1-1- La situation expérimentale mise en place :

Les enregistrements audio ont été réalisés pendant les mois de Février/Mars 2000/2001 c’est-à-dire cinq mois après le début des cours et après la période d’examens de la première session. Les étudiants ont eu pleinement le temps de s’habituer au rythme universitaire. Les enregistrements se déroulent dans un lieu institutionnel (la salle de classe). Ils sont réalisés au sein de deux systèmes éducatifs différents : d’un côté, huit binômes de l’ISLT (l’Institut Supérieur des Langues de Tunis I) et de l’autre, huit autres binômes de la Faculté des Lettres de la Manouba. La durée de l’enregistrement varie d’un binôme à un autre, mais reste comprise entre 45mn et 1h45. Le sujet qui leur est proposé est : « Quel regard portez-vous sur les jeunes dans la société tunisienne d’aujourd’hui ? ». La consigne est d'élaborer collectivement une production argumentative restreinte, à savoir un essai, en se conformant à un certain protocole, en l’occurrence la méthode des protocoles verbaux concomitants, c'est-à-dire en verbalisant ce qu'ils sont en train de faire au moment même où ils effectuent la tâche en question. Ains,i nous pouvons avoir comme éléments d’analyse et leurs actions se résumant aux textes produits et leurs commentaires oraux sur les différentes étapes de leur création. C’est à travers cette situation oralo-graphique que nous allons tenter de déceler les difficultés langagières de ces étudiants face à la tâche qui leur incombe.
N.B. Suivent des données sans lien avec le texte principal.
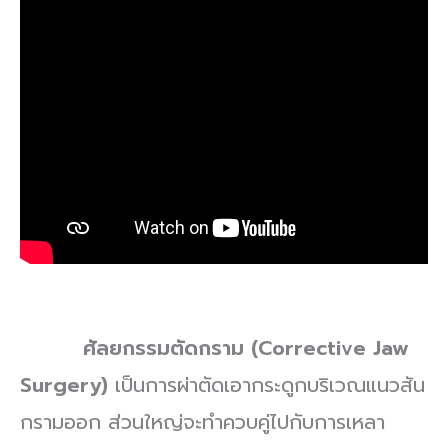
ศัลยกรรมตัดกราม (Corrective Jaw
Surgery)
เป็นการผ่าตัดเอากระดูกบริเวณแนวสัน
กรามออก ส่วนใหญ่จะทำควบคู่ไปกับการเหลา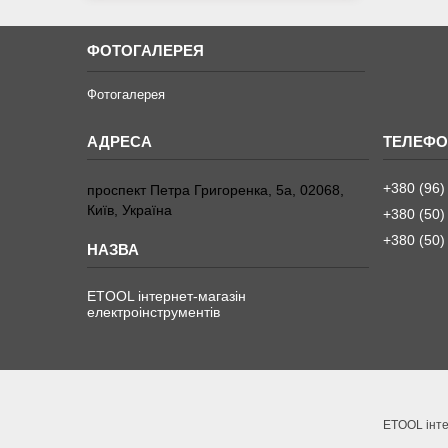
ФОТОГАЛЕРЕЯ
Фотогалерея
+380 (96)
проспект Петра Григоренка, 5а, 02068,
Київ, Україна
+380 (50)
+380 (50)
ETOOL інтернет-магазін
електроінструментів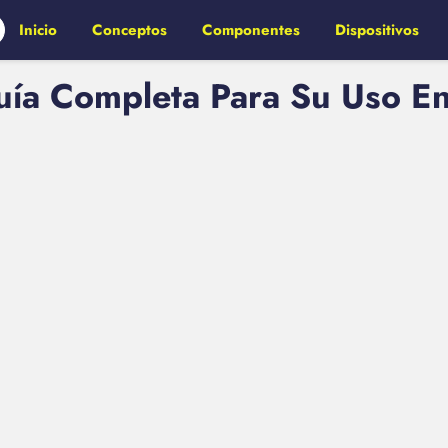
Inicio
Conceptos
Componentes
Dispositivos
a Completa Para Su Uso En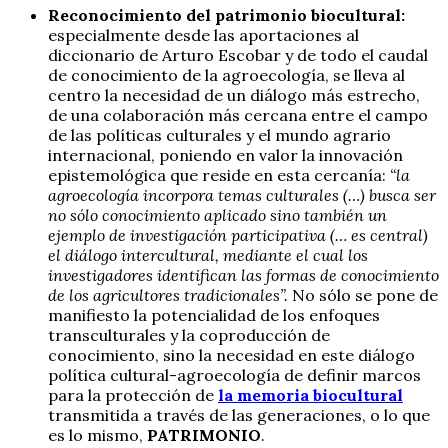
Reconocimiento del patrimonio biocultural:
especialmente desde las aportaciones al
diccionario de Arturo Escobar y de todo el caudal
de conocimiento de la agroecología, se lleva al
centro la necesidad de un diálogo más estrecho,
de una colaboración más cercana entre el campo
de las políticas culturales y el mundo agrario
internacional, poniendo en valor la innovación
epistemológica que reside en esta cercanía:
“la
agroecología incorpora temas culturales (…) busca ser
no sólo conocimiento aplicado sino también un
ejemplo de investigación participativa (… es central)
el diálogo intercultural, mediante el cual los
investigadores identifican las formas de conocimiento
de los agricultores tradicionales”.
No sólo se pone de
manifiesto la potencialidad de los enfoques
transculturales y la coproducción de
conocimiento, sino la necesidad en este diálogo
política cultural-agroecología de definir marcos
para la protección de
la memoria biocultural
transmitida a través de las generaciones, o lo que
es lo mismo,
PATRIMONIO
.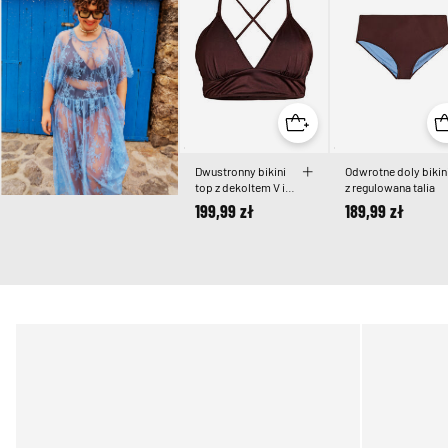
Dwustronny bikini
Odwrotne doly bikin
top z dekoltem V i
z regulowana talia
krzyzowanymi
199,99 zł
189,99 zł
ramiaczkami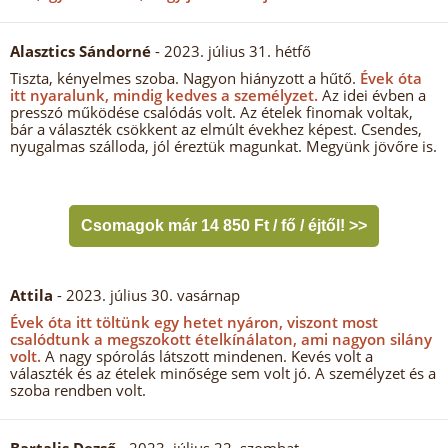
Alasztics Sándorné
- 2023. július 31. hétfő
Tiszta, kényelmes szoba. Nagyon hiányzott a hűtő.
Évek óta
itt nyaralunk, mindig kedves a személyzet.
Az idei évben a
presszó működése csalódás volt. Az ételek finomak voltak,
bár a választék csökkent az elmúlt évekhez képest. Csendes,
nyugalmas szálloda, jól éreztük magunkat. Megyünk jövőre is.
Csomagok már 14 850 Ft / fő / éjtől! >>
Attila
- 2023. július 30. vasárnap
Évek óta itt töltünk egy hetet nyáron, viszont most
csalódtunk a megszokott ételkínálaton, ami nagyon silány
volt.
A nagy spórolás látszott mindenen. Kevés volt a
választék és az ételek minősége sem volt jó. A személyzet és a
szoba rendben volt.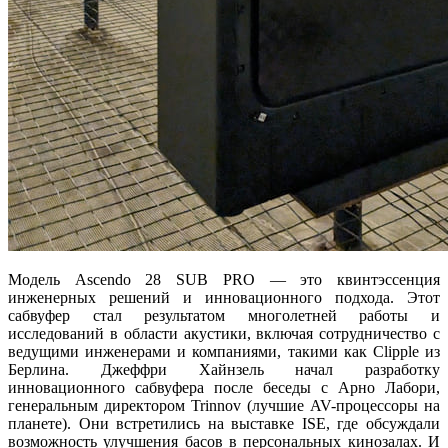
Модель Ascendo 28 SUB PRO — это квинтэссенция
инженерных решений и инновационного подхода. Этот
сабвуфер стал результатом многолетней работы и
исследований в области акустики, включая сотрудничество с
ведущими инженерами и компаниями, такими как Clipple из
Берлина. Джеффри Хайнзель начал разработку
инновационного сабвуфера после беседы с Арно Лабори,
генеральным директором Trinnov (лучшие AV-процессоры на
планете). Они встретились на выставке ISE, где обсуждали
возможность улучшения басов в персональных кинозалах. И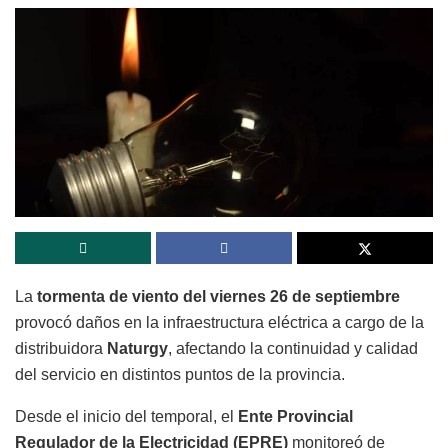
La
tormenta de viento del viernes 26 de septiembre
provocó daños en la infraestructura eléctrica a cargo de la
distribuidora
Naturgy
, afectando la continuidad y calidad
del servicio en distintos puntos de la provincia.
Desde el inicio del temporal, el
Ente Provincial
Regulador de la Electricidad (EPRE)
monitoreó de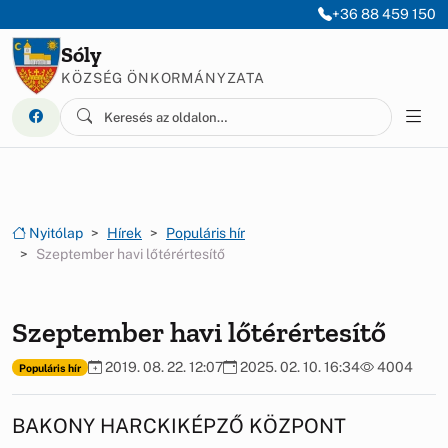
Ugrás a menüre
Ugrás a tartalomra
+36 88 459 150
Sóly
KÖZSÉG ÖNKORMÁNYZATA
Nyitólap
Hírek
Populáris hír
Szeptember havi lőtérértesítő
Szeptember havi lőtérértesítő
2019. 08. 22. 12:07
2025. 02. 10. 16:34
4004
Populáris hír
BAKONY HARCKIKÉPZŐ KÖZPONT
La situation n’est certainement pas inédite (le fait de faire travailler deux étudiants en collaboration sur un exercice précis est un procédé certes rare mais pas inexistant au sein de l’enseignement tunisien) mais le fait est qu’elle ne représente pas une méthode d’enseignement puisqu’elle n’est pas adoptée par tous les enseignants (chacun élaborant une pédagogie qui lui est plus ou moins personnelle).

En effectuant un enregistrement audio des productions des apprenants, nous projetons d’utiliser – par la suite – les commentaires verbaux de ces derniers afin d’alimenter notre travail d’analyse. Ces observations verbalisées qui s’échelonnent sur la totalité de la production écrite nous informent sur les stratégies adoptées par les étudiants en vue d’accomplir la tâche qui leur incombe, sur les évaluations auxquelles ils ont recours tout au long de leur travail scriptural mais également sur les raisons qui les ont poussés à faire tel ou tel choix. La rédaction se passant en dyade, les verbalisations de l’un sont alors commentées, acceptées ou bien récusées par l’autre et vice versa. Cette situation d’échanges permanents et de coopération-coénonciation amène les co-scripteurs à des négociations réitérées ayant pour but d’arriver à présenter un travail cohérent.

Ainsi, notre perspective de recherche prend en considération l’échange conversationnel qui s’élabore entre les étudiants. C’est à travers cet acte communicationnel que chaque étudiant arrive à construire son univers langagier.

Ayant eu recours dans notre recherche uniquement à des enregistrements audio des étudiants, nous ne pouvions bénéficier d’informations supplémentaires qui auraient, cependant, pu représenter un plus dans notre étude et cela à travers des enregistrements vidéo qui auraient permis de prendre en considération la kinésique déployée par ces apprenants. A certains moments, l’action scripturale peut se poursuivre sans qu’il y ait pour autant un commentaire accompagnateur. La caméra aurait eu pour rôle de capter ces instants silencieux afin de rendre compte des moindres faits et gestes des apprenants (le passage du stylo d’un étudiant à un autre qui signifie un changement de scripteur, un geste de la tête en guise de réponse à une question posée, un hochement d’épaule, un signe de la main pour montrer une erreur sur la feuille…). Il y aurait eu dans ce cas deux caméras, une rivée sur le binôme et l’autre fixée sur la feuille afin de rendre compte de tout ce qui se passe au cours de ce moment rédactionnel. Cela étant dit, les enregistrements audio représentent un élément important de notre corpus et permettent, à eux seuls, de révéler de nombreux aspects de l’acte rédactionnel et non des moindres.